Bunları görmemek için maçı izlememek lazım. Böyle bir tabloyla karşı karşıya
kaldık." diyerek asıl kafasının ardındaki düşüncesinin ipuçlarını
vermiştir. Futbolcular açısından bir umursamazlık söz konusu ise, bu zaten
Mersin maçında da, Kayserispor maçında da, Osmanlıspor maçında da, Konyaspor
maçında da, Trabzonspor maçında da yok muydu... Vardı ise teknik yönetim mi
görememiştir?

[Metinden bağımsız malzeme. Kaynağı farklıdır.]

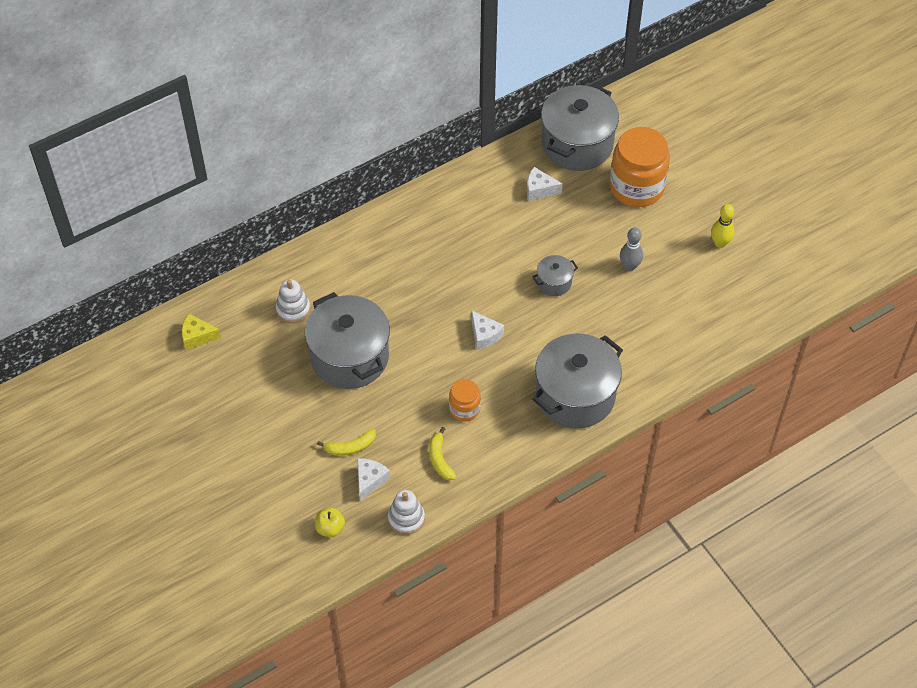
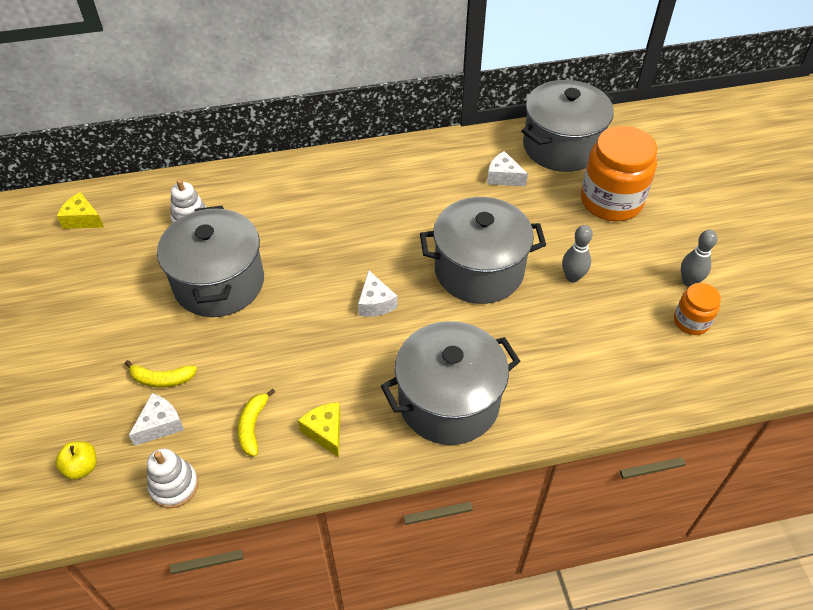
camera: 20 degrees right, 5 degrees down
orange jar [449,379,481,421] -> orange jar moved to [674,283,721,335]
grey pot [533,255,578,296] -> grey pot [420,197,546,304], size x2.19
yellow bowling pin [711,204,735,248] -> grey bowling pin [681,230,718,287]
none -> yellow cheese [298,402,341,457]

Peki bu umursamaz futbolcular değil mi idi ki, bir önceki sezonu
3 kupa ile bitirmiş... Ne oldu da birden bunlar umursamaz hale geldiler... Kimse
öyle biliyormuş numaraları ya da pozları takınarak; "bu futbolcular
yetersiz", "bu futbolcular umursamaz", "bu futbolcular
kötü" gibisinden ahkam kesmesin, bunun adı düpedüz başarısızlıkların
faturası kesilirse kimden ses çıkmaz ya da en az ses kimden çıkar ve o da kuru
gürültüye gider, taktiğinin uygulanmasıdır... Bir taraftan Galatasaray
yönetimi, diğer taraftan da kulübün futbol yönetimi başta Mustafa Denizli olmak
üzere, yakan top oynuyor misali futbolcuları taraftarların önüne atmaktadır...

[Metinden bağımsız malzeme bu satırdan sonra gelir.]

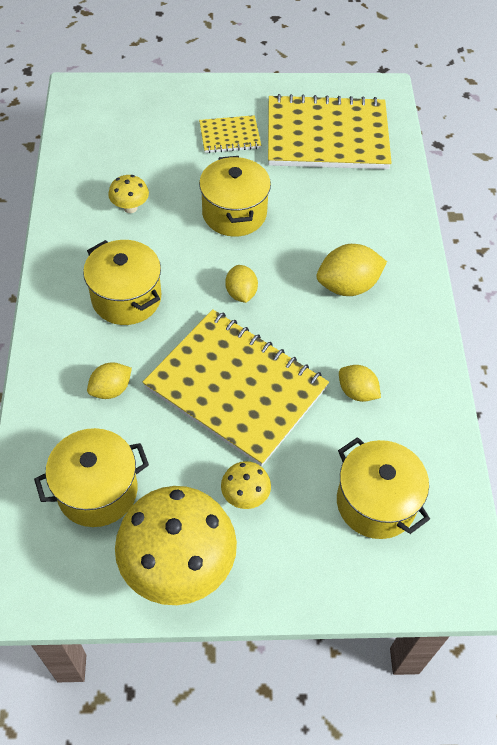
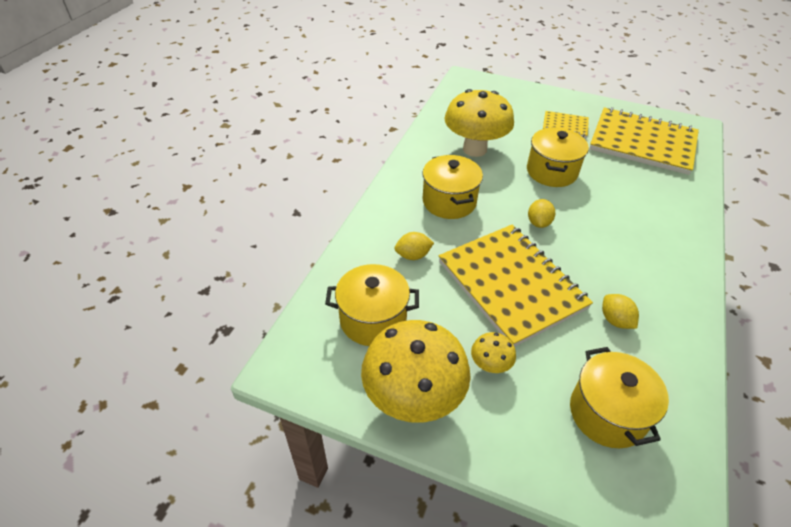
camera: 25 degrees right, 10 degrees down
yellow mushroom [108,175,149,213] -> yellow mushroom [444,89,514,157], size x2.22
yellow lemon [316,244,387,296] -> none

Sen daha Mersinidmanyurdu'nu, Konyaspor'u yenemiyorsun, peki elinizdeki
futbolcular o takımlardakinden de mi kötü, bırakın allahaşkına, aklımızla dalga
geçmeyin... İddia ediyorum şu an ki Galatasaray kadrosu bu ülkenin en az
Beşiktaş kadrosu kadar, en az Fenerbahçe kadrosu kadar iyidir ve kalitelidir.
Sorun yönetme ve organize olamama sorunudur... Sorun da buysa eğer, sorumlular
genel yönetim ve futbol teknik yönetimidir, hiç öyle vücudun orta bölümünü
sallamaya gerek yok... Kaç takımda Muslera var, Hakan Balta var, Aurelien Chedjou var, Semih Kaya var, Martin
Linnes var, Yasin Öztekin var, Selçuk İnan var, Wesley Sneijder var, Ryan Donk var, Hamit Altıntop var, Lukas
Podolski var, bırakın bu yakan top oynamayı... Gülünç duruma düşüyorsunuz...
Hele geldikleri takımlarda birer yıldız adayı olan, Tarık Çamdal, Olcan Adın,
Sinan Gümüş gibi futbolcuları da saymamak ayıp olur... Efendim sakatlıklar,
efendim cezalılar, efendim formsuzluklar gibi bahanelerinde ardına hiç
saklanmayın, sakatlık varsa, cezalılık varsa, formsuzluk varsa sorumlusu ben miyim...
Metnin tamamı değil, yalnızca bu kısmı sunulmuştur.